■ Apply what you read:
a) According to the newsletter on how Slack automates deploys, how many people are on Slack's Release Engineering team?
b) Summarize the newsletter on how Slack automates deploys in two sentences.
c) Render this sentence from the newsletter on how Slack automates deploys in Spanish: "Slack runs on a large monolithic service where hundreds of developers implement hundreds of changes each week."

(Beginning of Source passage)

How Slack automates deploys

How Slack automates deploys

This is the latest issue of my newsletter. Each week I share research and perspectives on developer productivity. Subscribe here to get future issues.


This newsletter typically shares research on what impacts developer productivity. Today, I’m putting the spotlight on a team at Slack that is putting some of these ideas into practice.??

Slack runs on a large monolithic service where hundreds of developers implement hundreds of changes each week. Naturally, continuous deployment at this scale is a challenge. As the company has grown, deploys started to become increasingly difficult and manual.

Slack’s Release Engineering team has transformed the deployment process from a manual one involving “Deploy Commanders” to a fully automated process using anomaly detection powered by Z-scores. In today's issue we hear from Sean Mcilroy, from the company’s Release Engineering team, as he dives into how this transformation happened.?

This story is a great example of a team that streamlined the developer experience through thoughtful automation and tools.

You can also listen to my full interview with Sean on the Engineering Enablement podcast.

About Slack’s Release Engineering team

Slack’s Release Engineering team is a team of five that owns various pieces of the infrastructure around building and deploying Slack’s monolithic service, which is called “The Webapp.” Most of Slack runs on the Webapp. ‘It’s a gigabytes large, mono-repo with hundreds of developers working on it every day, so getting this thing built and continually deployed has its own unique set of challenges. That’s why we have a team dedicated mostly to focusing on just it.’

How the deployment process worked previously

Deploys used to be managed using Deploy Commanders (DCs). There were hundreds of DCs, who were trained volunteers. DCs would be put on a rotation to work a 2 hour shift where they’d walk the Webapp through its deployment steps, watching dashboards and executing manual tests along the way. Slack’s Release Engineering team managed the deployment tooling, dashboards, and the DC schedule.?

(End of Source passage)
(Beginning of Source material)

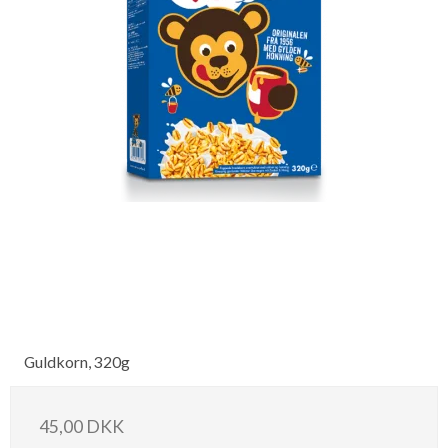
Guldkorn, 320g
45,00 DKK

(End of Source material)

■ Answers below:
a) Five.

b) As Slack grew, deploying its large monolithic Webapp, where hundreds of developers make hundreds of changes each week, became increasingly difficult and manual. Deploys were once run by trained volunteer Deploy Commanders working two-hour shifts, but Slack's five-person Release Engineering team has replaced that process with a fully automated one that uses anomaly detection powered by Z-scores.

c) Slack funciona sobre un gran servicio monolítico en el que cientos de desarrolladores implementan cientos de cambios cada semana.